I rarely read fantasy or science fiction.  This summer has become an exception.  The June choice, The Fifth Season by Jemisin, won the Hugo in 2016.  The other two books in the trilogy won in 2017 and 2018.  I wanted to know what happened to the characters so I read them all.  The spine says Fantasy.  I think they are more science fiction.  Even people who claimed they did not like either fantasy or science fiction became like me and read them all.  This series tells a futuristic tale extremely applicable to events, both social and political, in the world today, how prejudice kills both overtly and covertly,  how fear of those who are different affect everyone, what it costs to live in a world where certain attitudes exist.

It took me two days to finish the July title even with chores, touchup house painting, all the things teachers attempt to do during summer break.  Although I had previously read at least three books by Luis Alberto Urrea, I had not read this one, The House of Broken Angels about a family who lives back and forth across the border–San Diego and Tijuana.  It is a tragic-comedy about the endurance, hopes, dreams, cooking, living of several generations.  His non-fiction book, The Devil’s Highway, is a must read for those who want to understand what occurs along the US-Mexico borderlands.

In the midst of all this, I went back and reread Ursula LeGuin’s The Left Hand of Darkness.  Wow, no wonder it caused a stir when it was published in the 1960s: a whole country where everyone switches back and forth between male and female and those who cannot do this are considered perverts.  Additionally, the main character is described as having very dark brown skin and those who do not behave exactly as they should or politically protest are sent off to a stark camp where they work in excessive cold and eventually die.

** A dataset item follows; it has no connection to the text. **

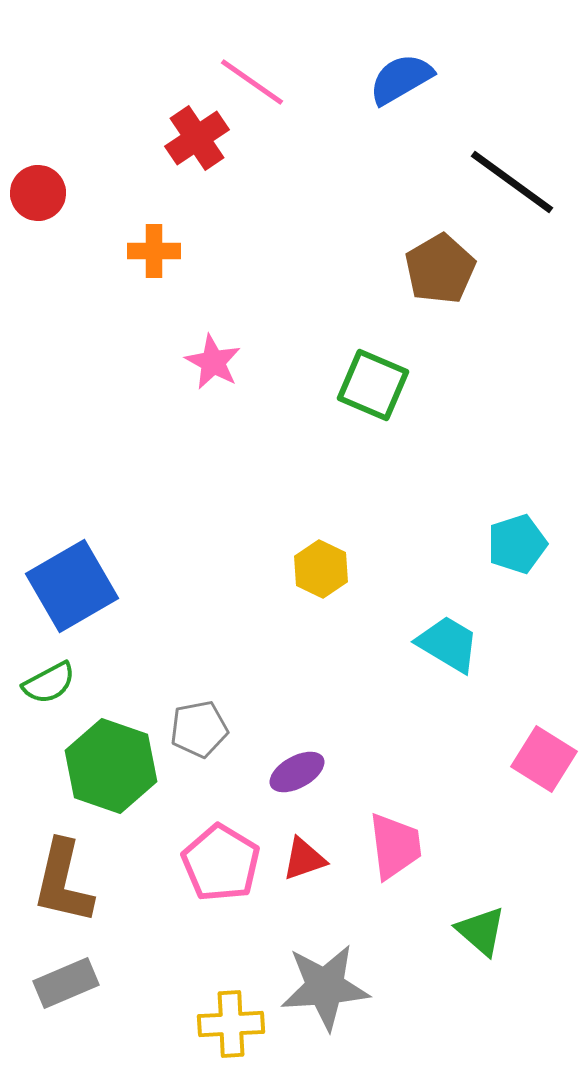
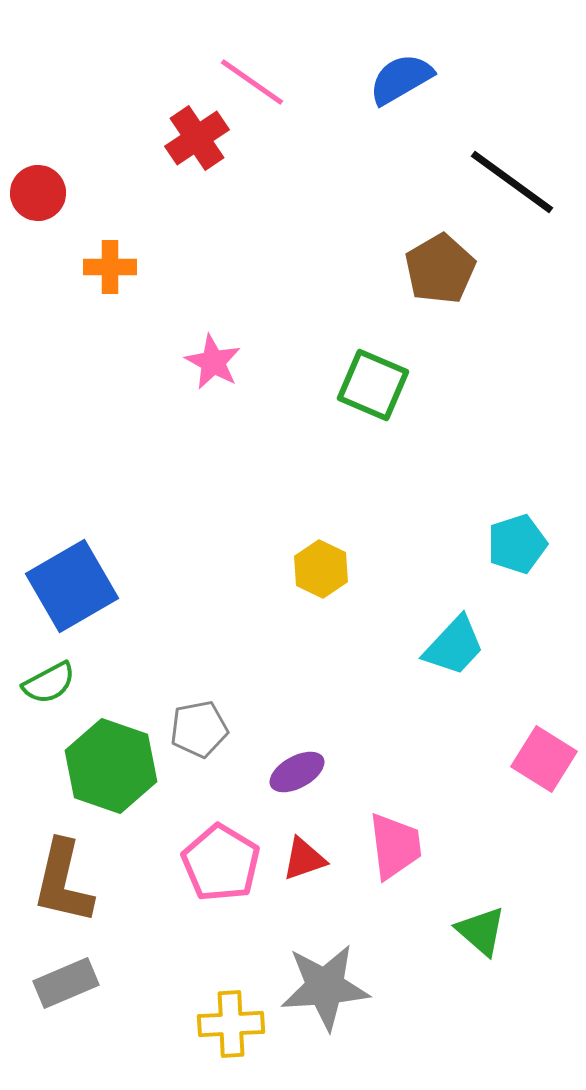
orange cross: moved 44 px left, 16 px down
cyan trapezoid: moved 6 px right, 2 px down; rotated 102 degrees clockwise
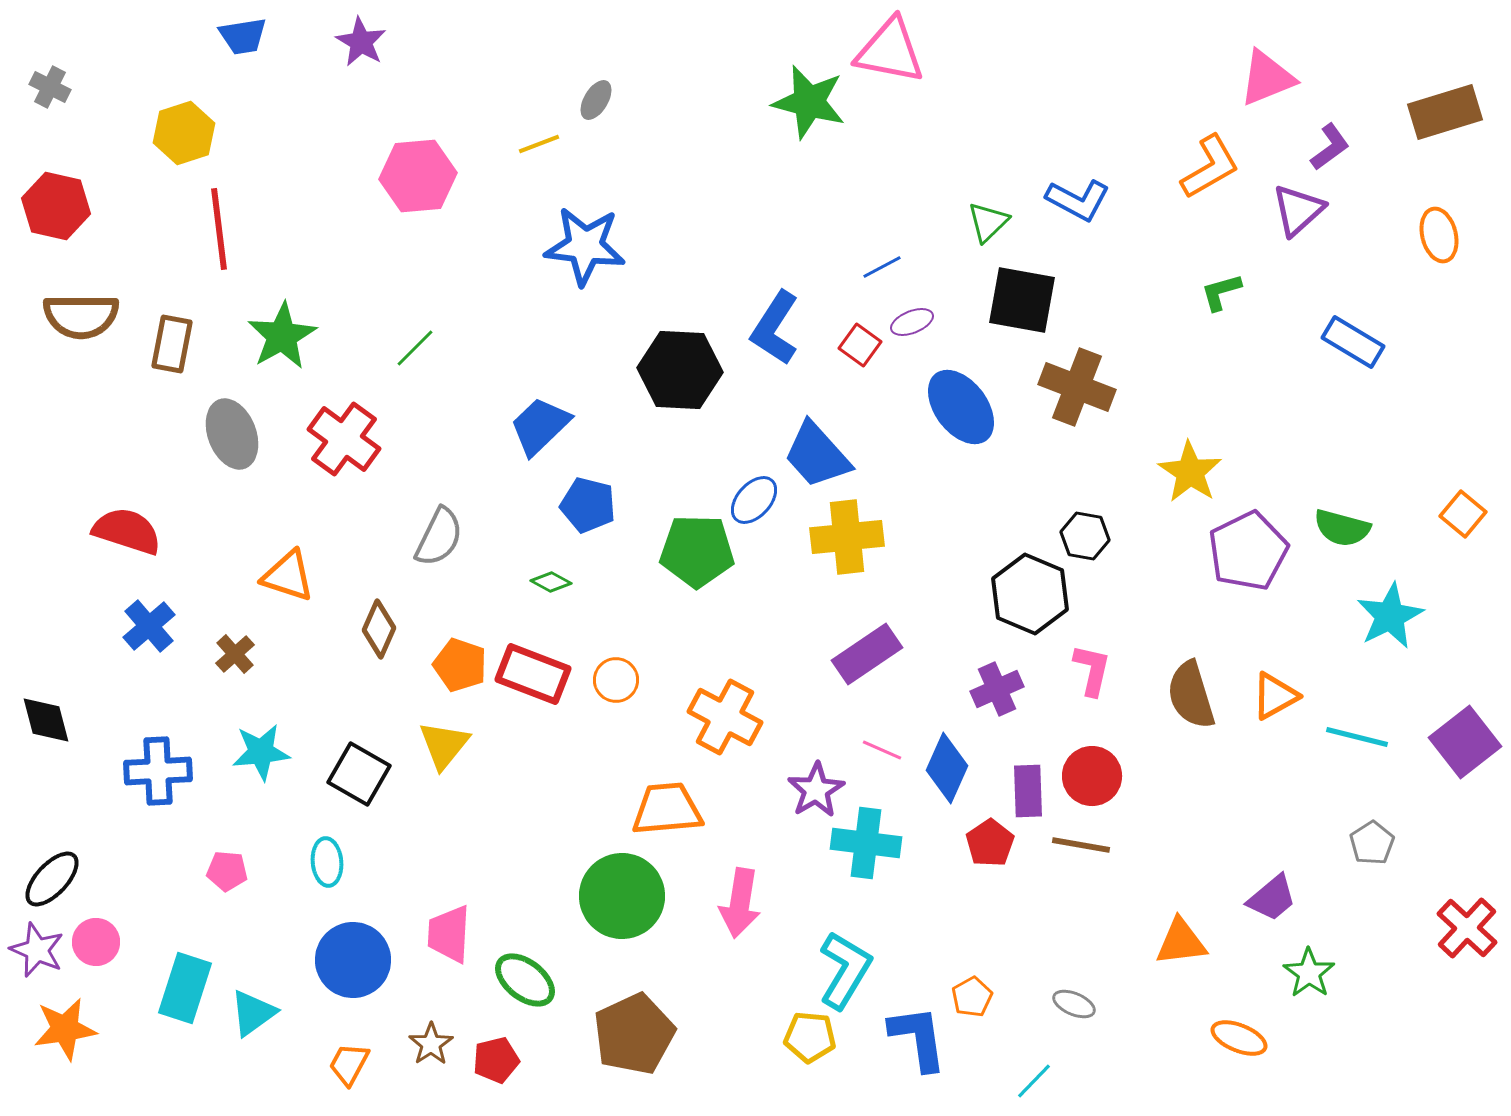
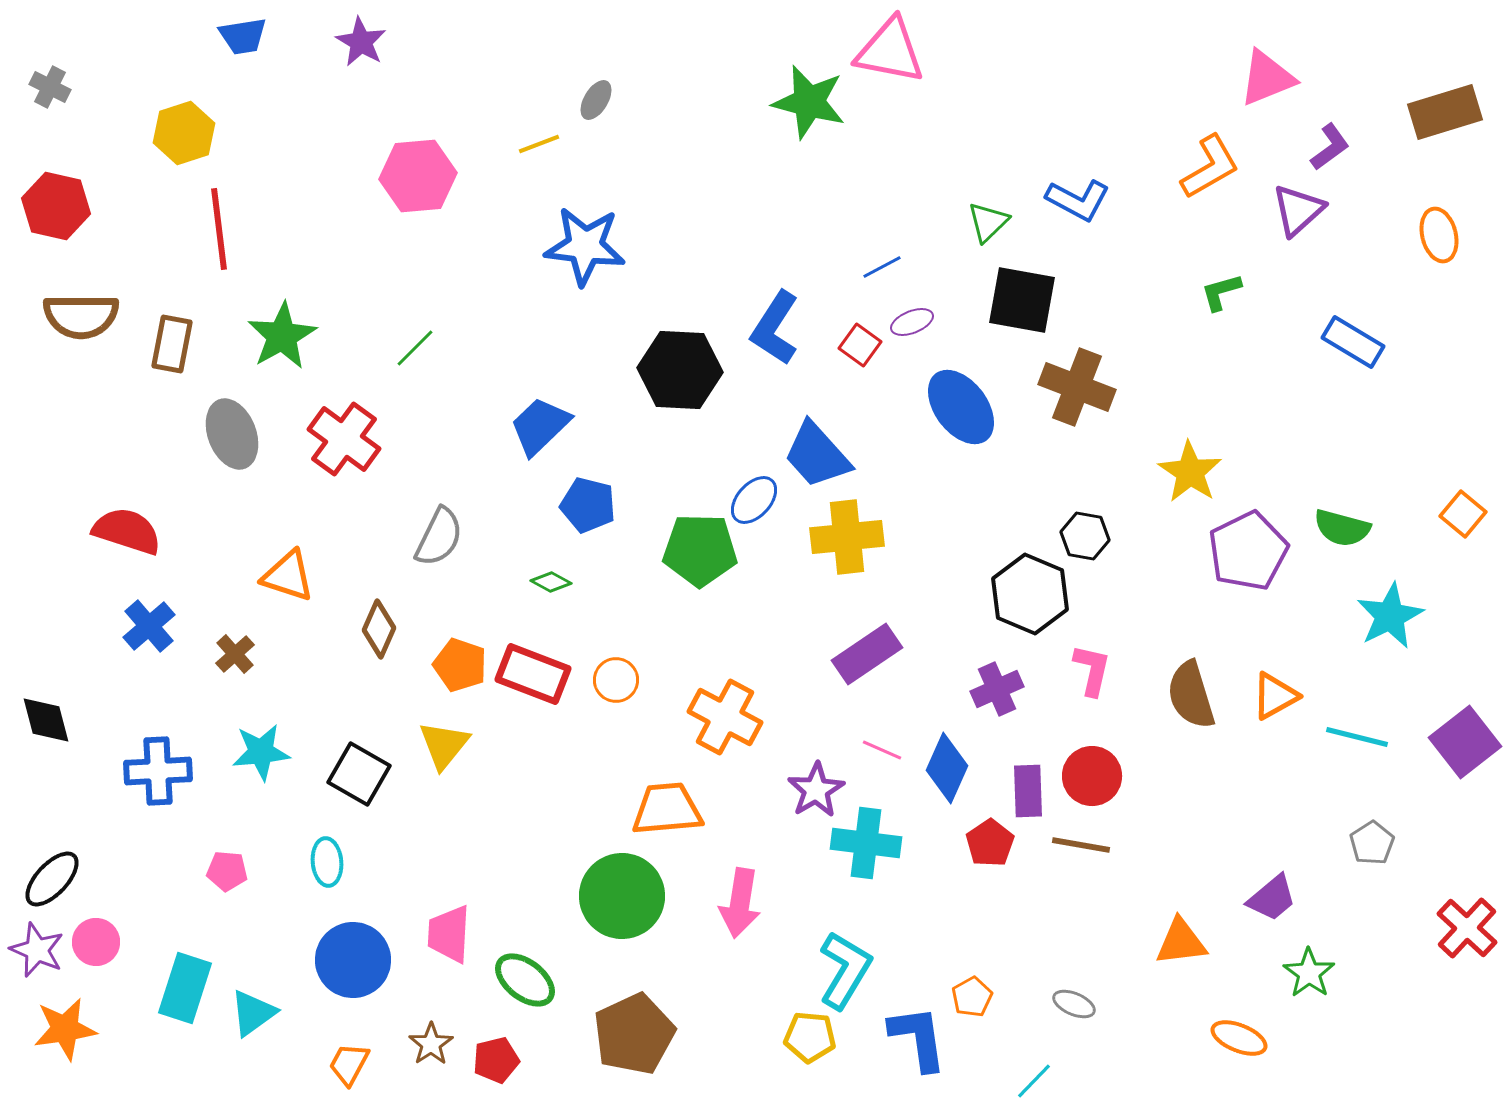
green pentagon at (697, 551): moved 3 px right, 1 px up
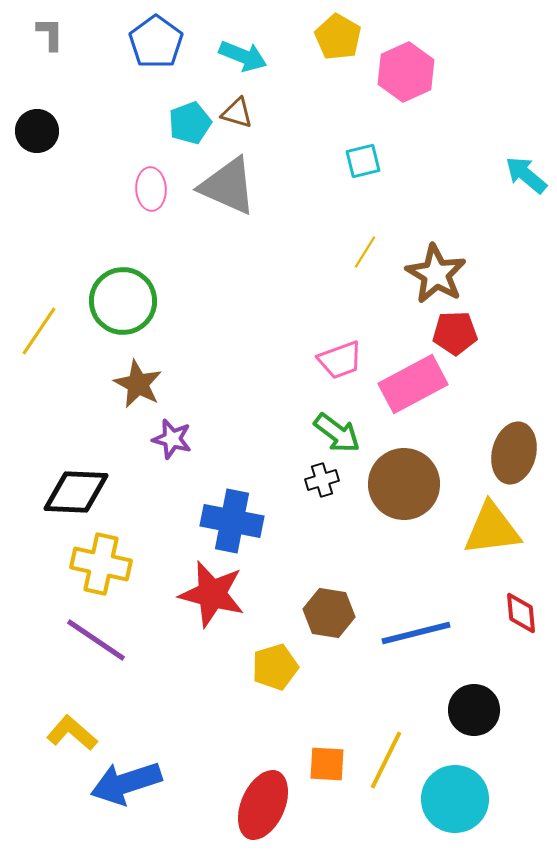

Then I read an article about Toni Morrison and authors who do not write for people based on a certain audience, e.g. black, white.  They write about what they know, what they feel, for a different purpose. One book listed was Children of Blood and Bone by Tomi Adeyemi, a fantasy, all of which takes place in what we now think of as Nigeria. It has not one single white character in it.  I kept thinking, wow.  I read a lot of literature from Africa, Middle East, and Latin America.  Most of the time, for better or worse, characters from other cultures show up, usually European and usually for the worse.  Not in this one.  If you go to a book store looking for it, look in Young Adult.  Jemisin’s can be found in Adult Science Fiction/Fantasy.  When I mentioned to someone I could not tell why some are categorized one way and some another, I was told there is less graphic sex in YA.  Really?  I cannot tell the difference.

Next on my list?  I annually act as a judge in a literary contest.  Three novels arrived in yesterday’s mail.  Guess I need to get busy.